I always thought there was the yield, and that was that. I mean, I think that talking about a nuclear/atomic weapons' 'size,' i.e. the amount of high/low explosive within the casing that is to compress the fissile material, would not help at all. A nuclear bomb from the 50's, take the Ivy Mike bomb for example, is going to be using a helluva lot more explosive than one from today, simply because they couldn't finely hone the design like they do today with computers.

So you could only really consider 'size' with modern (ish) weapons that do not have old-fashioned innards. In which case, I've heard the upper limit of the going rate is about 6 megatons of explosive power per metric ton the weapon weighs?

posted on Jan, 29 2007 @ 06:51 PM
I cam across this "instruction manual" for building an atomic bomb a couple of years ago and was very surprised that this information was so easily found on the internet.. I googled it again so that i could post it hear, i hope my query didnt trigger eschelon lmao.
I hope its ok to post this, also didnt mean to hijack my own thread but i just thought this was interesting.
Also curious as to how true this is, so if theres any nuclear physicists on board here feel free to chime in

Source Page

BTW, good idea to give fritz a WATS vote. i did as well, he deserves it for the time hes put in and for the quality of his answers..
Thanks fritz

[edit on 29-1-2007 by Kr0n0s]

posted on Jan, 30 2007 @ 03:35 AM
Kr0n0s thanx. Again, I'm not sure that I deserve any recognition or whatever because of my background but Hey Ho. Thanx.
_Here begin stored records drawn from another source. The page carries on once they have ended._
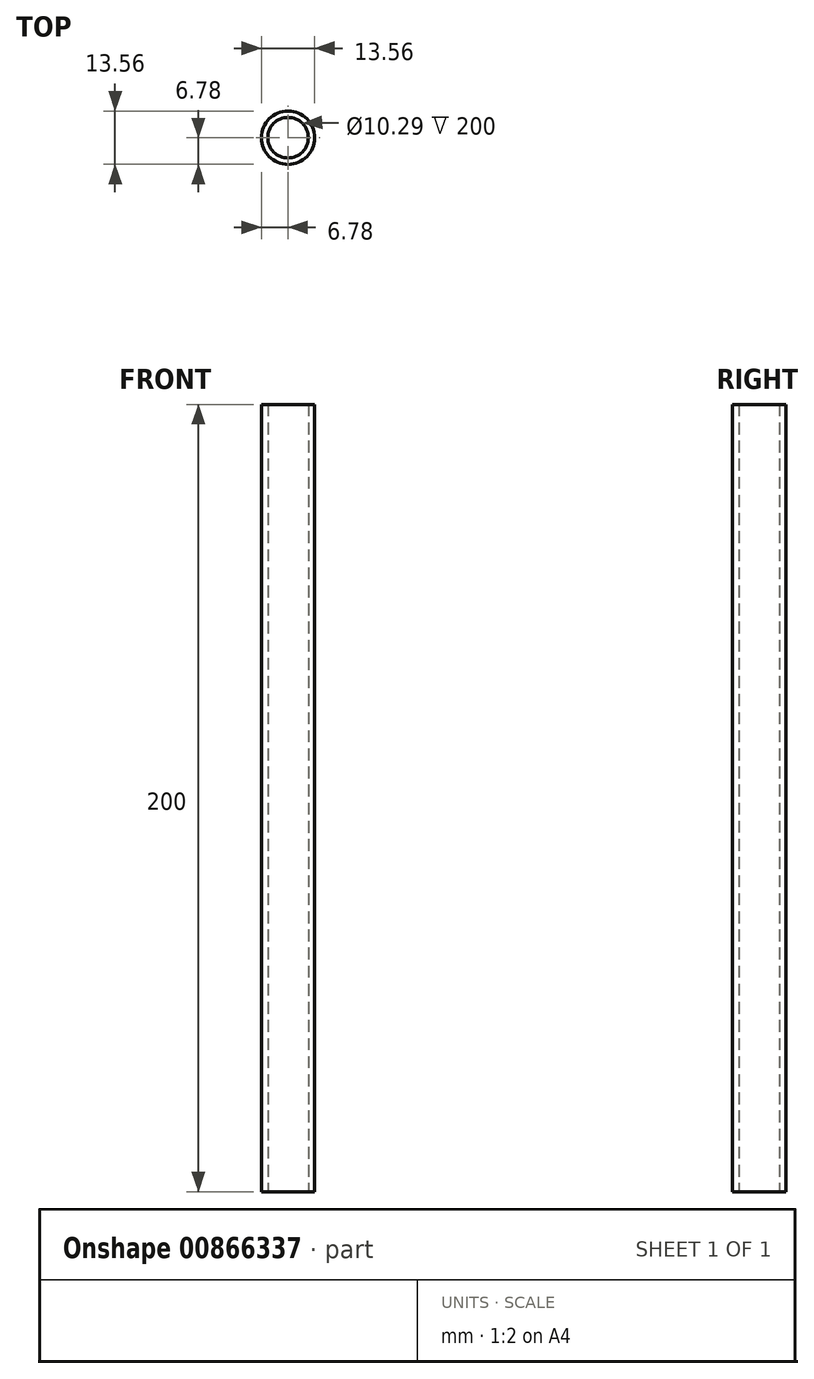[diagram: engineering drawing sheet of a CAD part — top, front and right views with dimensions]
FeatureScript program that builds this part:
annotation { "Feature Type Name" : "Feature", "Feature Type Description" : "" }
export const myFeature = defineFeature(function(context is Context, id is Id, definition is map)
    precondition{}
    {
        {
            var Q0;
            Q0=qCreatedBy(makeId("Top.planeOp"),FACE);
            var sketch = newSketch(context, id + "F0", { "sketchPlane" : qUnion([Q0])});
            skCircle(sketch, "E0", {"center": v(0, 0) * mm, "radius": 6.78 * mm});
            skCircle(sketch, "E1", {"center": v(0, 0) * mm, "radius": 5.15 * mm});
            skSolve(sketch);
        }
        {
            var Q0;
            Q0=makeQuery(id+"F0.imprint","IMPRINT",FACE,{"disambiguationData":[TD([[makeQuery(id+"F0.imprint","IMPRINT",EDGE,{"derivedFrom":sQuery(id+"F0.wireOp",EDGE,"E0")}),1.0]])]});
            extrude(context, id + "F1", {"entities" : qUnion([Q0]), "depth" : 200 * mm, "offsetDistance" : 25 * mm});
        }
    });
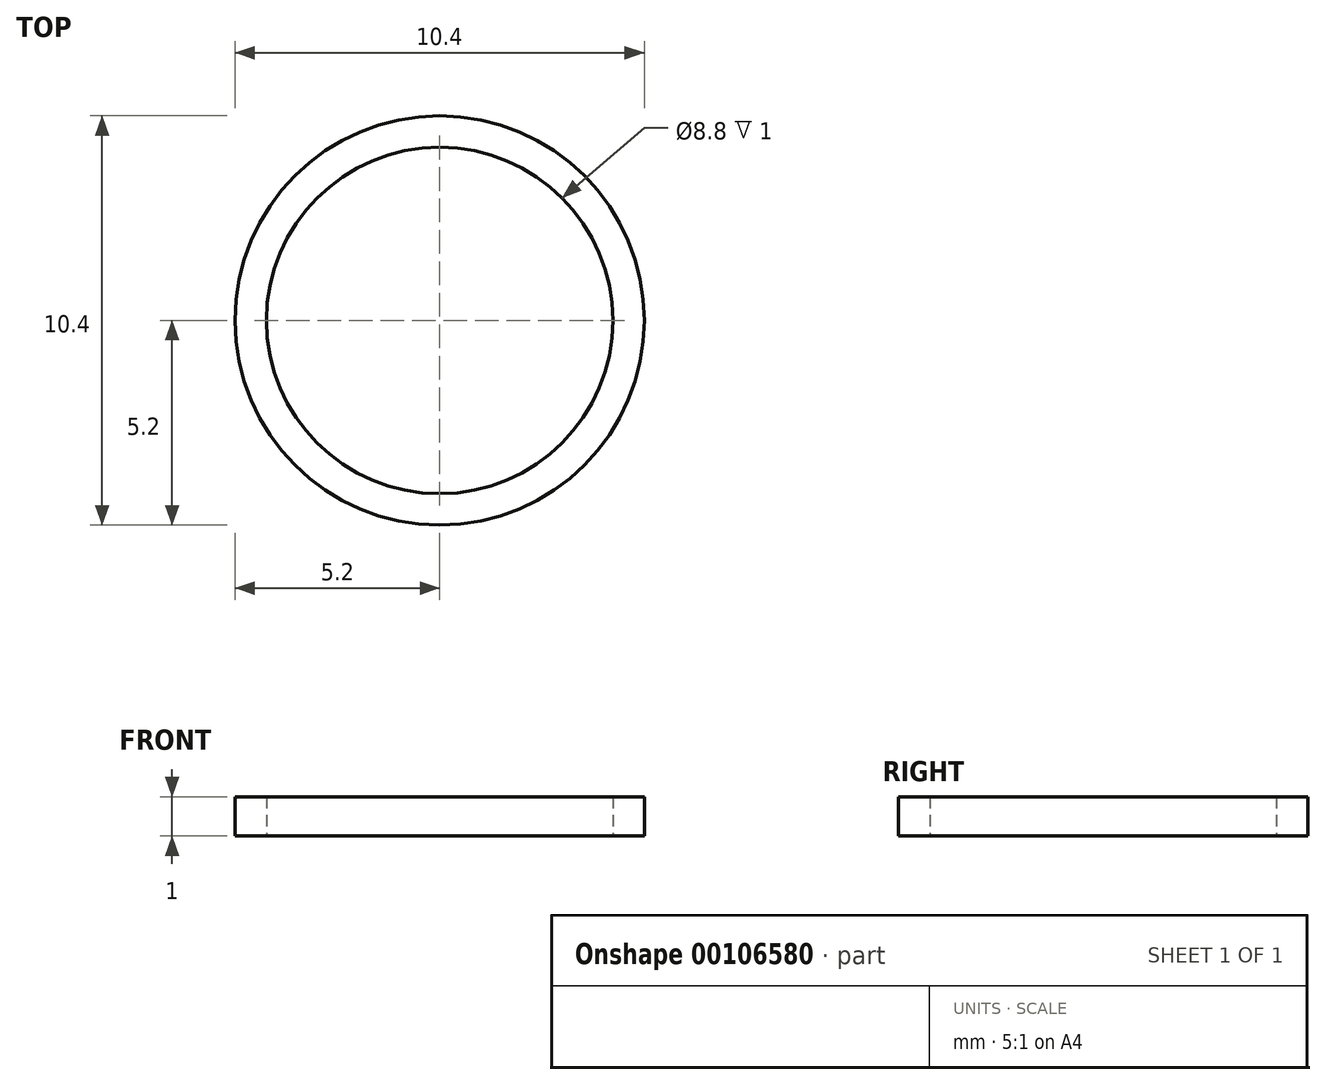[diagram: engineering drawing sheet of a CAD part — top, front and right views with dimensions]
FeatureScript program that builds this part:
annotation { "Feature Type Name" : "Feature", "Feature Type Description" : "" }
export const myFeature = defineFeature(function(context is Context, id is Id, definition is map)
    precondition{}
    {
        {
            var Q0;
            Q0=qCreatedBy(makeId("Top.planeOp"),FACE);
            var sketch = newSketch(context, id + "F0", { "sketchPlane" : qUnion([Q0])});
            skCircle(sketch, "E0", {"center": v(0, 0) * mm, "radius": 5.2 * mm});
            skCircle(sketch, "E1", {"center": v(0, 0) * mm, "radius": 4.4 * mm});
            skSolve(sketch);
        }
        {
            var Q0;
            Q0 = qSketchRegion(id + "F0", true);
            extrude(context, id + "F1", {"entities" : qUnion([Q0]), "depth" : 1 * mm});
        }
    });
Regarding Size and Yield. I have now spoken to a long time friend who works at DNBCC Winterborne Gunner who not only called me a pratt for forgetting the basics of nuclear technology, but also gave me the low down.

As previously stated, the Size of a given device [weapon] is proportionate to the Yield.

To be as simple as possible, if you take a 1 pound [size] lump of plastic explosive and mould this round a pellet of say, U238 or U239 and then detonate it, the amount of energy [yield] released can be measured in equivalent tons of TNT if it were detonated simultaneously.

So basically, size = energy released = yield.

Got it?..........................................I hope so.

posted on Jan, 30 2007 @ 03:54 AM
Ahh, so size and yield are the same thing.

posted on Jan, 30 2007 @ 02:51 PM
No watch_the_rocks, it does not.

'Size' relates to the pound for pound weight of the explosive used to trigger a nuclear device.

'Yield' relates to the amount of energy and radiation released at the moment of detonation.

'Dial-a-yield' refers to the ability of some thermonuclear devices to have their effects multiplied [or lessened] by using different quantites of fissionable or fusionable meteriels in said device.

I am sorry if I confused you. I confuse myself sometimes. This is a very complicated subject and we had this sort of lectures and radiological problems for a week. Imagine how my head must have felt. It was almost a physical relief to pass the nuclear phase test.